EXERCISE INPUT below:
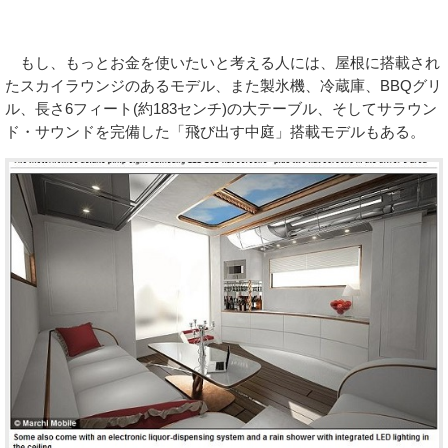
もし、もっとお金を使いたいと考える人には、屋根に搭載され
たスカイラウンジのあるモデル、また製氷機、冷蔵庫、BBQグリ
ル、長さ6フィート(約183センチ)の大テーブル、そしてサラウン
ド・サウンドを完備した「飛び出す中庭」搭載モデルもある。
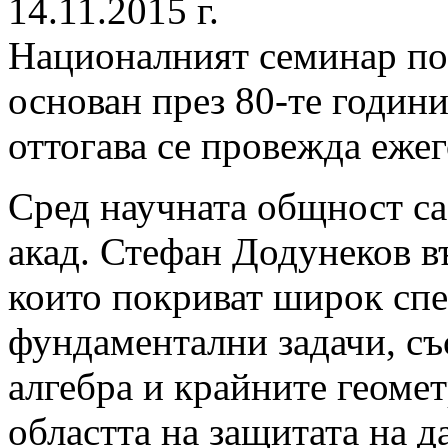
14.11.2015 г.
Националният семинар по 
основан през 80-те години
оттогава се провежда ежег
Сред научната общност са
акад. Стефан Додунеков в
които покриват широк спе
фундаментални задачи, със
алгебра и крайните геоме
областта на защитата на 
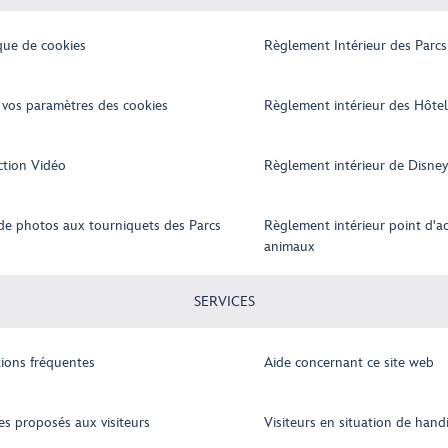
ique de cookies
Règlement Intérieur des Parcs
 vos paramètres des cookies
Règlement intérieur des Hôtel
ction Vidéo
Règlement intérieur de Disney
 de photos aux tourniquets des Parcs​
Règlement intérieur point d'ac
animaux
SERVICES
ions fréquentes
Aide concernant ce site web
es proposés aux visiteurs
Visiteurs en situation de hand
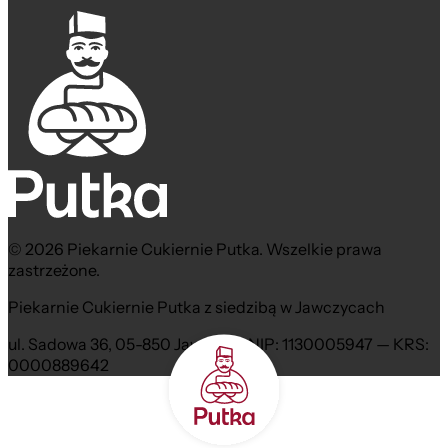
© 2026 Piekarnie Cukiernie Putka. Wszelkie prawa
zastrzeżone.
Piekarnie Cukiernie Putka z siedzibą w Jawczycach
ul. Sadowa 36, 05-850 Jawczyce NIP: 1130005947 — KRS:
0000889642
End of EXERCISE INPUT.
▶ **TASK TO CARRY OUT**: Please rewrite the lines of the data between the line holding "14.11.2015 г." and the line holding "областта на защитата на", inclusive, replacing "семинар" with "колоквиум" and leaving everything else unchanged.

▶ **PROBLEM SOLUTION**:
14.11.2015 г.
Националният колоквиум по 
основан през 80-те години
оттогава се провежда ежег
Сред научната общност са
акад. Стефан Додунеков в
които покриват широк спе
фундаментални задачи, със
алгебра и крайните геоме
областта на защитата на 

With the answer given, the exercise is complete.